Tuesday, December 17, 2013

Risk Appetite: Eating Well or Sleeping Well

Ralph and enjoyed teaching the December 4-6 Acquisition Finance Course at the Amsterdam Institute of Finance-despite enduring the worst storm in over 60 years while in Amsterdam. The attendees raised some interesting questions, which I will attempt to address in this and upcoming posts.

Readers of MergerProf will note one of the reoccurring themes is how changes in investor risk appetite trigger changes in buyout volume, capital structure, financing instruments and structuring. The attendees inquired about what causes risk appetite changes. This is an important issue for trying to understand markets.

Risk appetite is based on Keynes’ notion of Animal Spirits and included in behavioral finace. My understanding of risk appetite is as follows:

1)   Risk Appetite is driven by changes in investor wealth. When wealth increases it encourage investors to risk their winnings on more adventurous activities. When wealth decreases, in a downturn or market crash, it make us more cautious. This is especially true when the wealth decreases are large enough to cause solvency and liquidity problems which breach our budget constraints.

2)   Risk appetite changes, both up and down, are amplified by leverage and liquidity. Leverage allows us to invest more thereby lifting asset prices and collateral values. This creates a virtuous circle or positive feedback loop. As we all know, when this reverses, the downward price movement can be unpleasant.

3)   Liquidity is driven by rising asset prices and increased credit. It tends to be ephemeral and is never there when you need it as investors learned during the credit crisis.

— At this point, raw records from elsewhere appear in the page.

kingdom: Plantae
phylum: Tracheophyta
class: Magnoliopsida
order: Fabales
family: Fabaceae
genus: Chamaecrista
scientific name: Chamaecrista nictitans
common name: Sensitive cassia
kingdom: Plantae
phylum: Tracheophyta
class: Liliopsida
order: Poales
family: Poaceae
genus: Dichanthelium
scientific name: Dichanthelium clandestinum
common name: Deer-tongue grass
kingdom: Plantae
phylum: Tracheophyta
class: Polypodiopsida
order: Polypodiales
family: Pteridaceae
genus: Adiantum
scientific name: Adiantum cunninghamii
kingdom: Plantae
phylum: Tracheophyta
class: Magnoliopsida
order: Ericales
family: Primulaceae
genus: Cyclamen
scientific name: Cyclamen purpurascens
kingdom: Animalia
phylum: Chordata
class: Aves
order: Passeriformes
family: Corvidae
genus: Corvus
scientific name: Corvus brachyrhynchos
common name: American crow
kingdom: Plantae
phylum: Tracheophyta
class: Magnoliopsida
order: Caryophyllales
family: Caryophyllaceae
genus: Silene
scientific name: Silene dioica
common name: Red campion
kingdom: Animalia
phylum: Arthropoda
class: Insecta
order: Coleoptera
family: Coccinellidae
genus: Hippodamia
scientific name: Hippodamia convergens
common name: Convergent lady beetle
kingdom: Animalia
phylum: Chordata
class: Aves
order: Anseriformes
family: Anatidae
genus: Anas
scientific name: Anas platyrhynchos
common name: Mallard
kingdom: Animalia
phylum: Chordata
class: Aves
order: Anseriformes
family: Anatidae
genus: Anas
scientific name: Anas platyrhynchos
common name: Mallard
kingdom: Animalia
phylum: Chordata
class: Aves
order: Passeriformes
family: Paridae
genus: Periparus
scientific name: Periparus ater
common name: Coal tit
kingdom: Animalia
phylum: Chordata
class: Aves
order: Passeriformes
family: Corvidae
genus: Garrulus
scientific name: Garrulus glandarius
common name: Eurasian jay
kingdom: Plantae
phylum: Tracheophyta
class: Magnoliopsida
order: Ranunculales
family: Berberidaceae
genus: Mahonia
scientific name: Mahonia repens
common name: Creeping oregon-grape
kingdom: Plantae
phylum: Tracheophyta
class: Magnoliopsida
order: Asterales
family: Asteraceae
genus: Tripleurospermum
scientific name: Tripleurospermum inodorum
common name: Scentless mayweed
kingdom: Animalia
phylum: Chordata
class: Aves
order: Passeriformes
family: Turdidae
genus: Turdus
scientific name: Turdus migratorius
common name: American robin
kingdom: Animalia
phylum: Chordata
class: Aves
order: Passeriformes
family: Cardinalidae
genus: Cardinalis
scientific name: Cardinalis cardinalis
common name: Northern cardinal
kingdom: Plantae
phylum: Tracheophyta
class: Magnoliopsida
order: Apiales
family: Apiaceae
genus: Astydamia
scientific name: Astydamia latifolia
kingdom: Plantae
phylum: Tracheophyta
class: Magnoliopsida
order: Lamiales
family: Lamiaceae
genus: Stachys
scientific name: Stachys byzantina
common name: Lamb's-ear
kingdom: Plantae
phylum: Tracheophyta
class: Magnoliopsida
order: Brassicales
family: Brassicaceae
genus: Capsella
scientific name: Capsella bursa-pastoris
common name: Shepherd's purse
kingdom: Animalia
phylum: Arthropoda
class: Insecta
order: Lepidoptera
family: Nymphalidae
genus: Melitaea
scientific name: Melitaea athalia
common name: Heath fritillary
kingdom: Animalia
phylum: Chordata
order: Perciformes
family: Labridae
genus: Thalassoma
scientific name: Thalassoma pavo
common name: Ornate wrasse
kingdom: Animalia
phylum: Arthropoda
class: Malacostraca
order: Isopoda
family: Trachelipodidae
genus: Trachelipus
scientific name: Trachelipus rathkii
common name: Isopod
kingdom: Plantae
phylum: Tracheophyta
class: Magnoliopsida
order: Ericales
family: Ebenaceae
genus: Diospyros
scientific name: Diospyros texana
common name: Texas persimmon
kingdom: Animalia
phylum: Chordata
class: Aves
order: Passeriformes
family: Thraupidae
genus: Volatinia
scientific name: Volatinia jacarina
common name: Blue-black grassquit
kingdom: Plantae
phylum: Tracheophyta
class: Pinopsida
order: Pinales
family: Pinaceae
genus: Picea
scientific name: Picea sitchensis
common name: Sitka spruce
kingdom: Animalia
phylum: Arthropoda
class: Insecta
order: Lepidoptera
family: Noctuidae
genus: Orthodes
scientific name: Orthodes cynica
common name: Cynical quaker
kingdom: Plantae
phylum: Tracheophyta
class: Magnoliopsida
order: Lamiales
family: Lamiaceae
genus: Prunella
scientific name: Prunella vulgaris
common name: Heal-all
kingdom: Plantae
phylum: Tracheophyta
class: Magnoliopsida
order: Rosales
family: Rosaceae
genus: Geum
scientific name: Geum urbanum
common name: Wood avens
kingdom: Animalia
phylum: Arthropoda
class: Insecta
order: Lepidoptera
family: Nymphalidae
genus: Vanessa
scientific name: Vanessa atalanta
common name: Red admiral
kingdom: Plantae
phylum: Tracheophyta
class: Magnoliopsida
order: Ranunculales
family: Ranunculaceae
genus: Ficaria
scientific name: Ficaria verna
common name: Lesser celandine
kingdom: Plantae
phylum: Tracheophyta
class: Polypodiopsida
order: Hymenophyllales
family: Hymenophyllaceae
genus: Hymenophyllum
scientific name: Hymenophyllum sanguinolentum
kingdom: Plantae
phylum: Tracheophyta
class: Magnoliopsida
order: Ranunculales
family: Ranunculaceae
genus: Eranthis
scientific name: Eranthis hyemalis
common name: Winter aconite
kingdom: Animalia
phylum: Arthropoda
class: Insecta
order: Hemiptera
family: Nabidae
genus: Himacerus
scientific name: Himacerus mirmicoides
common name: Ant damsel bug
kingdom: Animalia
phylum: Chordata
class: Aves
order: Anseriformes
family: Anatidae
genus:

Hence the need to hold negative return assets like cash and treasuries as an insurance policy.

4)   Liquidity shifts as asset correlations change. All asset correlations, except for cash and treasury insurance policy assets, go to one in a crisis. Diversification evaporates just when you need it the most. As prices decline, we tend to liquidate our most liquid assets first, to make margin calls, to minimize capital losses. This triggers a vicious circle further reducing prices, credit and liquidity.

Currently, central bank Quantitative Easing efforts with their massive liquidity injections and falling yields have spurred investor risk appetite-more so in the United States than Europe given the improved domestic economy. Thus, U.S. buyout volume is strong, fueled by investor demand for higher yielding high risk instruments like “CCC” rated debt, high yield bonds, second lien loans, and covenant lite loans used to fund more aggressive higher priced buyouts. Interestingly, we are also seeing more PE sponsored IPO exits like Blackstone’s Hilton Offering. This is a reflection of an exuberant stock market compared to a more subdued M&A-trade sale exit.

We all know how this will end. We just do not know when it will end. We need to structure transactions able to withstand abrupt market changes. Of course, this comes at a cost.